• _Text block_:
* Start *

Nice pictures! Thank you! I think I should be able to tell the difference now.

I haven't been able to get into it yet because of high winds, rain, and a lack of a ladder to reach the top of the wall but tomorrow should be the day. I have a ladder, I have some help, and the morning should be at least fairly calm.

I will try and leave the brood combs intact and if that's not possible I will try and hang them back somehow.


----------



## Mbeck (Apr 27, 2011)

Kelly The Lionfish Hunter said:


> I will try and leave the brood combs intact and if that's not possible I will try and hang them back somehow.


Chicken wire and a staple gun will help but really if your going to go through all this you might as well throw together something to put them in.
Topbars seem cheap
You can get ideas here.

http://anarchyapiaries.org/hivetools/

Be careful make something like this

http://youtu.be/WhgFCMSkN-s

Or at least smoke a cigar


----------



## Kelly The Lionfish Hunter (Sep 10, 2014)

Mbeck said:


> Chicken wire and a staple gun will help but really if your going to go through all this you might as well throw together something to put them in.
> Topbars seem cheap
> You can get ideas here.
> 
> ...


Thanks Mbeck! I can't "throw" anything together down here, lol. The only power tool I have is a dremel so I will leave the hive where it is. It's already built, the bees like it, and they don't cause much of a problem there.....so far, lol.

Now that smoker is a great idea for me since I don't like the whole area to be inundated with smoke with a hot fire underneath me. For now, I'll smoke a big fat one while I'm doing my thing with the bees 

So, I didn't get to the combs today since the ladder I borrowed was taller than I realized and couldn't use it where I needed to. It was nearly horizontal when I put it in place on the side of the house that has higher ground under it. Not safe at all. I was too focused on the details of the actual process and missed this.

* End *

• _Parts of the exercise_:
A. In the beekeeping thread, what is the only power tool that Kelly The Lionfish Hunter says is available?
B. Return the part of the beekeeping thread between "So, I didn't" and "and missed this.", inclusive.
The records have no connection to the beekeeping thread.

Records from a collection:
* Start *

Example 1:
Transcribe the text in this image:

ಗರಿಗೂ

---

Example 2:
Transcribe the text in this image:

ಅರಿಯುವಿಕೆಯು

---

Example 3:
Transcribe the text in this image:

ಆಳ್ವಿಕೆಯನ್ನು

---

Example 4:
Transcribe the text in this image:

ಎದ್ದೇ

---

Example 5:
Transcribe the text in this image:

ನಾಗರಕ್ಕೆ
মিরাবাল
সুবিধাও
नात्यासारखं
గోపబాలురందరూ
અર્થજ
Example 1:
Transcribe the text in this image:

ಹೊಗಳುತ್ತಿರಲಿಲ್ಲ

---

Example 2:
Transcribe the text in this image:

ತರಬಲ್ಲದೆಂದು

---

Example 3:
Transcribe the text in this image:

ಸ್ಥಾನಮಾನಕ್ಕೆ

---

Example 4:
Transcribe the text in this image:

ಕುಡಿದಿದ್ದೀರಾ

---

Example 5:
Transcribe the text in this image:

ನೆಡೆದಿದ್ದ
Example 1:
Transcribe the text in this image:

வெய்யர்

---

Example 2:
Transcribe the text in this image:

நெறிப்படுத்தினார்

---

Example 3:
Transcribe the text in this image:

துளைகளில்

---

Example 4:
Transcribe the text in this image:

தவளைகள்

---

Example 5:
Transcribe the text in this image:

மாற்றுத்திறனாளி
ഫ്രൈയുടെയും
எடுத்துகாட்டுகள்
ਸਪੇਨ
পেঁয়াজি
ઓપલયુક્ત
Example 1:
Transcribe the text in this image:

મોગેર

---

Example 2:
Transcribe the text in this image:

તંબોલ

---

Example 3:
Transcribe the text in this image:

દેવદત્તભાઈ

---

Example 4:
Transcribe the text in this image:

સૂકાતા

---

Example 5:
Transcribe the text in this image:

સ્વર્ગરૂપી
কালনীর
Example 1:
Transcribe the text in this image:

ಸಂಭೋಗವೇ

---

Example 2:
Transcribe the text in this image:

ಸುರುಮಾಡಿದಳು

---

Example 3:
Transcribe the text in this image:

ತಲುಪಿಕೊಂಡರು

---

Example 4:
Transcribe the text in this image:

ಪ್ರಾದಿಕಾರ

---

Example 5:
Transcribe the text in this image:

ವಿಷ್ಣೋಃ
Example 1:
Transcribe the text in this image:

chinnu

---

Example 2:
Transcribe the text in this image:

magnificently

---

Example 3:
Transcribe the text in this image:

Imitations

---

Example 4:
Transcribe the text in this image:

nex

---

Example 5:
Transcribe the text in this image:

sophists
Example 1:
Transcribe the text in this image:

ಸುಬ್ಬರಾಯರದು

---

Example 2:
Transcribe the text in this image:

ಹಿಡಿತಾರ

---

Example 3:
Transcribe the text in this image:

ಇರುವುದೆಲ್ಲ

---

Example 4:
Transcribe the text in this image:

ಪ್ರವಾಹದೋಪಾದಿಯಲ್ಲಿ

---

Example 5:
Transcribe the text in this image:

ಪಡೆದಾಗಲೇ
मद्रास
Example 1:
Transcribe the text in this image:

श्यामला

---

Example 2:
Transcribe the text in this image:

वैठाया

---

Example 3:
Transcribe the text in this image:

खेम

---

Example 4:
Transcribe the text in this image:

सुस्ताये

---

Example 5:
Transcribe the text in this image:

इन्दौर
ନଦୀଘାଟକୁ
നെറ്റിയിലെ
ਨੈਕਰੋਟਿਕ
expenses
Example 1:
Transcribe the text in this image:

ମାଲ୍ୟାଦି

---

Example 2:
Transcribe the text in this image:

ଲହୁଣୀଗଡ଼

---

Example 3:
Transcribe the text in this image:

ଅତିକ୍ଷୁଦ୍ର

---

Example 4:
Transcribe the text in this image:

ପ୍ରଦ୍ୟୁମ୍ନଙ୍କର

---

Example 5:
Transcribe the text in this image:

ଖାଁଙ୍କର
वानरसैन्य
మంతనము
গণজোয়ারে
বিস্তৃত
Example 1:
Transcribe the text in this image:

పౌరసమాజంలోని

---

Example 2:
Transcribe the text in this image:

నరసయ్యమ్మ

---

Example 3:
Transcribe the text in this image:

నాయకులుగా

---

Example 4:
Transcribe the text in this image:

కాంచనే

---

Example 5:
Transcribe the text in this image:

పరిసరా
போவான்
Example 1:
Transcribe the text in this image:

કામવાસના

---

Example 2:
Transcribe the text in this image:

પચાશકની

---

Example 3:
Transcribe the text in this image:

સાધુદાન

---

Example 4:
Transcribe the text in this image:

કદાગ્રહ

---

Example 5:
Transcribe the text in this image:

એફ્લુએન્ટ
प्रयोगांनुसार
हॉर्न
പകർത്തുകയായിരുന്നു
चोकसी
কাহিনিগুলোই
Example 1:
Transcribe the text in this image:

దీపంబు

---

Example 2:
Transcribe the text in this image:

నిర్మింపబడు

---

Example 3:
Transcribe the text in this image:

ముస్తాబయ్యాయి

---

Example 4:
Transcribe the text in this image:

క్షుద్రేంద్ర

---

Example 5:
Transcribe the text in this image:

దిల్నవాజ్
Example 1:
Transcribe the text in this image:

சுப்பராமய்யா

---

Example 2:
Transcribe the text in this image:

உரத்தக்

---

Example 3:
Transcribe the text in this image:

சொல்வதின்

* End *
* Start *

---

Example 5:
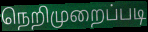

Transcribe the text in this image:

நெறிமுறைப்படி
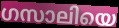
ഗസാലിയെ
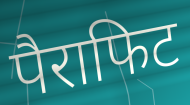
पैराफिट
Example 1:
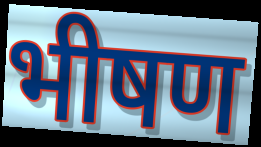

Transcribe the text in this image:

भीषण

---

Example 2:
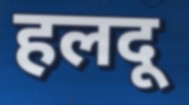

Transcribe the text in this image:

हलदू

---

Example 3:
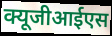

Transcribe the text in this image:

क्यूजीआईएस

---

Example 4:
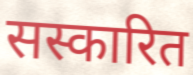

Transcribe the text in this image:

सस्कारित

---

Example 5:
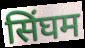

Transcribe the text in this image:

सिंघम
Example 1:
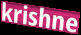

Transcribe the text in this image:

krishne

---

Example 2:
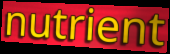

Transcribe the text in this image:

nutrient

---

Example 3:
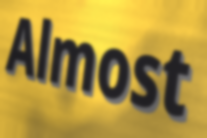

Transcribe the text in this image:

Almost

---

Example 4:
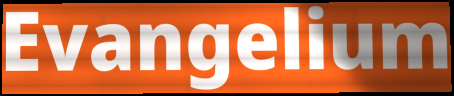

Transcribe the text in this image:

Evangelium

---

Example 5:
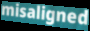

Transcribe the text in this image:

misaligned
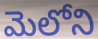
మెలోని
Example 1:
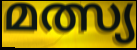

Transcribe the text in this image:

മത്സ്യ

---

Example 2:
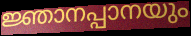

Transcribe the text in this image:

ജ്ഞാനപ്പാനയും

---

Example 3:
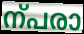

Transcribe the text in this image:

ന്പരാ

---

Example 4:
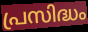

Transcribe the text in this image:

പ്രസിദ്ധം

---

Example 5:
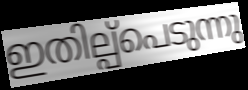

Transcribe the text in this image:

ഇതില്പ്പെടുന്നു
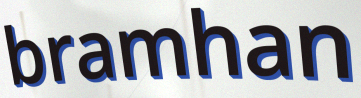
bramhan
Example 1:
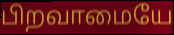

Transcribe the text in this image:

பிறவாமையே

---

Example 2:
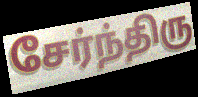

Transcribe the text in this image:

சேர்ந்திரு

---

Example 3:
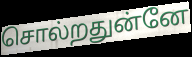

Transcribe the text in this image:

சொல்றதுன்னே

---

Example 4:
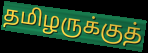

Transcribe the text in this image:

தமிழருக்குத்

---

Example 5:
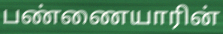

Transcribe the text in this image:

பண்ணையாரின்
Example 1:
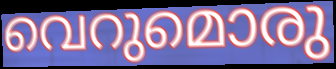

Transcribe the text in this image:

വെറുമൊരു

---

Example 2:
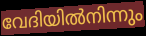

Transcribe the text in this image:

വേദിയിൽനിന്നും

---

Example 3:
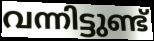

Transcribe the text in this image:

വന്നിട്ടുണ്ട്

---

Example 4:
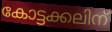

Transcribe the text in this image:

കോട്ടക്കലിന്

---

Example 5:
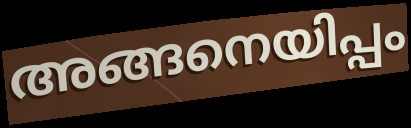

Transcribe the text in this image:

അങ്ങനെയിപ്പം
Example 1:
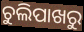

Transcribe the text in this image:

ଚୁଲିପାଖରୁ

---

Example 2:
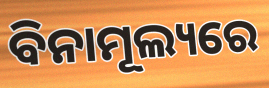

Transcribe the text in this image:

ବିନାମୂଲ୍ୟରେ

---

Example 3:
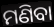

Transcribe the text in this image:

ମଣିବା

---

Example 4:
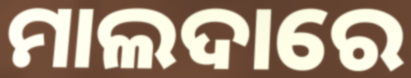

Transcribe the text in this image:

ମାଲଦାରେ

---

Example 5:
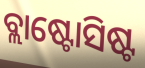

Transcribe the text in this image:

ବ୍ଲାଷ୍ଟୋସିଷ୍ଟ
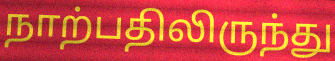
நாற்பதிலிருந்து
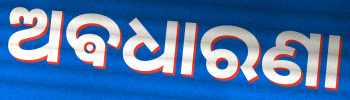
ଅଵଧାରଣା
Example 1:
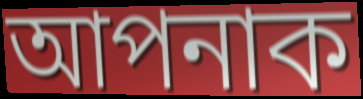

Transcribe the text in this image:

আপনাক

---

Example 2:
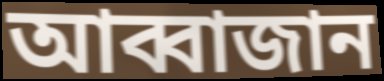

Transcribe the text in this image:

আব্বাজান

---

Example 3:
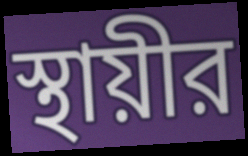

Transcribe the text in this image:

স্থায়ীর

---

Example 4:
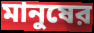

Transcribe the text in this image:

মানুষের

* End *

• _Answers provided_:
A. A dremel.

B.
So, I didn't get to the combs today since the ladder I borrowed was taller than I realized and couldn't use it where I needed to. It was nearly horizontal when I put it in place on the side of the house that has higher ground under it. Not safe at all. I was too focused on the details of the actual process and missed this.